Exercise objective →
In the interactive imaging system description, what extra component does the system include when its input sensors are analog devices?

FIG. 2 is a block diagram illustrating the basic components of an interactive imaging system in accordance with the present invention. The system 100 includes a plurality of input sensors 102-l through 102-n, a microprocessor 104, and a display 106. Each input sensor can be any one or combination of the following exemplary sensors: a camera, a pressure-sensitive tactile sensor, a microphone and a scent detector. It is to be understood that the input sensors output a digital signal to be received by the microprocessor for further processing. Additionally, it is to be understood that if the input sensors are analog devices, the system will further include an analog-to-digital converter 108 to converter the input signal into proper form to be processed by the microprocessor 104.
 The microprocessor 104 includes a program library 110 which contains various conventional software modules for processing the input signals from the input sensors. For example, for use in conjunction with an input signal from a video camera, a module can be invoked to segment and identified all objects in a given image. Another module may be used to determine the overall color of clothes on a person or the overall color or texture of a room. Additionally, modules may perform facial expression recognition, age recognition or ethnicity recognition of a person who enters the field of vision of one of the cameras of the system. Moreover, a module will be provided for allowing a user to associate the various input signals to various portions of an image being displayed thereby creating a set of “active rules” to transform the image.

Material provided →

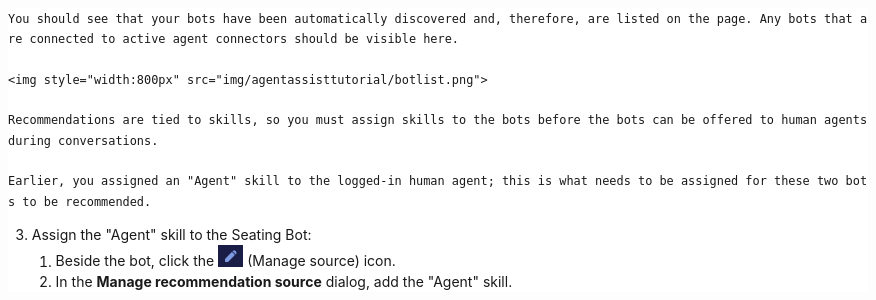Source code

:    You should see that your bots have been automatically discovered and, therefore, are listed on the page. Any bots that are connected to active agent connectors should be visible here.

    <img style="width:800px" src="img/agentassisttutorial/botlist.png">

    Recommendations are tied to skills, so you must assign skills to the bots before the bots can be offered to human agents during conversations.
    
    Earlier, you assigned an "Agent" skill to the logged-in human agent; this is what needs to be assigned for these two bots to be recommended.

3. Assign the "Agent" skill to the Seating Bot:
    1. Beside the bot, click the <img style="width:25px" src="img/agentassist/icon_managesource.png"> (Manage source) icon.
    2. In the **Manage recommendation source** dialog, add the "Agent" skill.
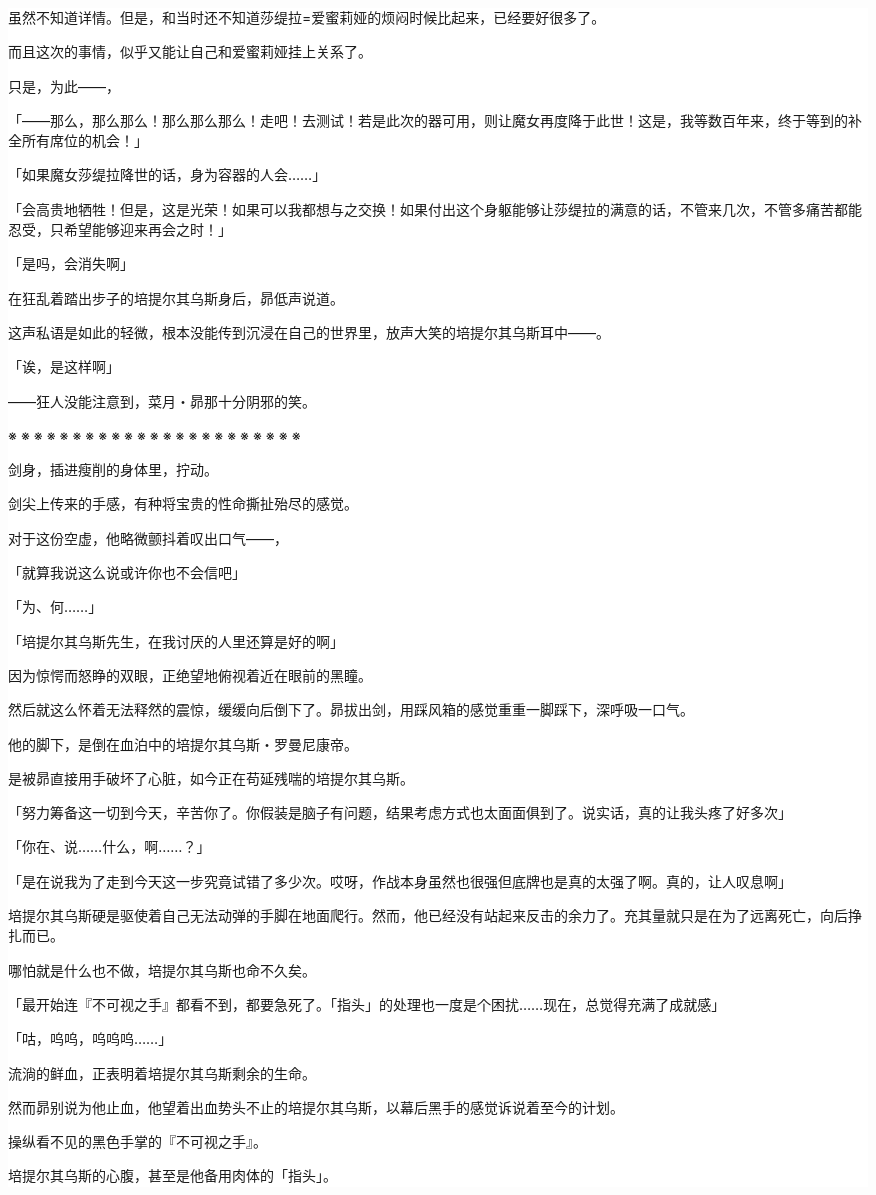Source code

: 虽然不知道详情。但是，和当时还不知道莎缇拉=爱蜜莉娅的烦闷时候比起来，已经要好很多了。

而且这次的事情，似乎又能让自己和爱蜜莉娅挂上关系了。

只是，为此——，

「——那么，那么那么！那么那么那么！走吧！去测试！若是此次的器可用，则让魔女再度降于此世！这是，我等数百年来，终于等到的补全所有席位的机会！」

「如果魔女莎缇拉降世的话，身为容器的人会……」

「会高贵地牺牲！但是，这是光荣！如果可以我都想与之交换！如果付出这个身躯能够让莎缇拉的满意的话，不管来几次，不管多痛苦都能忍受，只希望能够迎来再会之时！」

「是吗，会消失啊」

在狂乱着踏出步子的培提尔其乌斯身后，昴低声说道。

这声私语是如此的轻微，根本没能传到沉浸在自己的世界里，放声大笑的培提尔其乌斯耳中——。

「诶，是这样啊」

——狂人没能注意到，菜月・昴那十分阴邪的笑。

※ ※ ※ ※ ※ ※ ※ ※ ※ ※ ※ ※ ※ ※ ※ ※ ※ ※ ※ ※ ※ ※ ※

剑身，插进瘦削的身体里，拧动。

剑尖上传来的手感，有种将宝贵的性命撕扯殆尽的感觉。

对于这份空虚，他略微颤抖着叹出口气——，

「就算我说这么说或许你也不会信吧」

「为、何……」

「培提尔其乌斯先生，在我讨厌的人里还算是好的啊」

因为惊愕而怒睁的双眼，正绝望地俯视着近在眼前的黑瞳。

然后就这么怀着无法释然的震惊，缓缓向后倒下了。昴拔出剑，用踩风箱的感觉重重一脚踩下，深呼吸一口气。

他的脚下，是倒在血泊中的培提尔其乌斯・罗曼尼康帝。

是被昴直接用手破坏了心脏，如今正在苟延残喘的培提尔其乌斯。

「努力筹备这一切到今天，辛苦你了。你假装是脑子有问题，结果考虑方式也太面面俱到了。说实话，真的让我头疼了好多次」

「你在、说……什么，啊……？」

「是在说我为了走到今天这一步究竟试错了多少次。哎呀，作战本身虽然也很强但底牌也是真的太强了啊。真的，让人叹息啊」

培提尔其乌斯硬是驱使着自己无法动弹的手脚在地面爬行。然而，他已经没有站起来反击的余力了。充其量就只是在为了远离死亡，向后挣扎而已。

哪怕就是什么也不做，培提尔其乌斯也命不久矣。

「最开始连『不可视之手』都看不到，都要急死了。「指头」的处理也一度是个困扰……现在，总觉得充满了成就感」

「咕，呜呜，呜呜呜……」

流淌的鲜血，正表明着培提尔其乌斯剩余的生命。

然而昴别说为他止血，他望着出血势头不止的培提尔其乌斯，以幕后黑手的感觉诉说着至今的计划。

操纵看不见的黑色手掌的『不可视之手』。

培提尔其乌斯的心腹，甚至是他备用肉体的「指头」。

Written response →
An analog-to-digital converter (108) that converts the input signal into a form the microprocessor 104 can process.